• [WRITTEN INSTRUCTION]
Copy word for word everything from the line containing "pose: elev=212.0 azim=214.1" down through the last line of the items.

• [DATA LISTING]
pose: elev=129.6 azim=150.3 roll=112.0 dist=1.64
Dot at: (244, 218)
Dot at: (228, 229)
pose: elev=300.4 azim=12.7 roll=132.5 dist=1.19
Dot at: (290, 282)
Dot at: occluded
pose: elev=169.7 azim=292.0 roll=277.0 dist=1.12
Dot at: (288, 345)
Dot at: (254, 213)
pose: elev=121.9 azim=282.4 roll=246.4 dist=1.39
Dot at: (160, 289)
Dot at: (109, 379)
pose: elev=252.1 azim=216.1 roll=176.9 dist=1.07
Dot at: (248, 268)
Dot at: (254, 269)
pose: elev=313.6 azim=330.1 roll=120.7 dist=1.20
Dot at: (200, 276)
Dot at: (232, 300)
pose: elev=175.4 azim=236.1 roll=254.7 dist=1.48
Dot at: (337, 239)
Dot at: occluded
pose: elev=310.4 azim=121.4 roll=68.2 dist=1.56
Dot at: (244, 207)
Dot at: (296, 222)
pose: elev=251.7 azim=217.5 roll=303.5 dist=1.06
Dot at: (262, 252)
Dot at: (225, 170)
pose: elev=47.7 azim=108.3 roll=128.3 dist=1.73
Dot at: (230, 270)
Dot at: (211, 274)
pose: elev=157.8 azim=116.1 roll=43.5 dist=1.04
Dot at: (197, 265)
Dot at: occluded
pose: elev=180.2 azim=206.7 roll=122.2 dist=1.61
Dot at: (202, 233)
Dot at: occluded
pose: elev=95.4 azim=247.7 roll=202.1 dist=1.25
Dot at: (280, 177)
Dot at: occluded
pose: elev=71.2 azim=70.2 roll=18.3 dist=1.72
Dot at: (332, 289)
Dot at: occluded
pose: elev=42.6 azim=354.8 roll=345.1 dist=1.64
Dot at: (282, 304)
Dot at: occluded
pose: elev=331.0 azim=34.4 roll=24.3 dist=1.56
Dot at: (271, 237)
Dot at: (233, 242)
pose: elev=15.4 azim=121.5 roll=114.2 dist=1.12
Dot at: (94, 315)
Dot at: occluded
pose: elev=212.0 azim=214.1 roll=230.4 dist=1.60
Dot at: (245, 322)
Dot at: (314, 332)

• [TASK RESULT]
pose: elev=212.0 azim=214.1 roll=230.4 dist=1.60
Dot at: (245, 322)
Dot at: (314, 332)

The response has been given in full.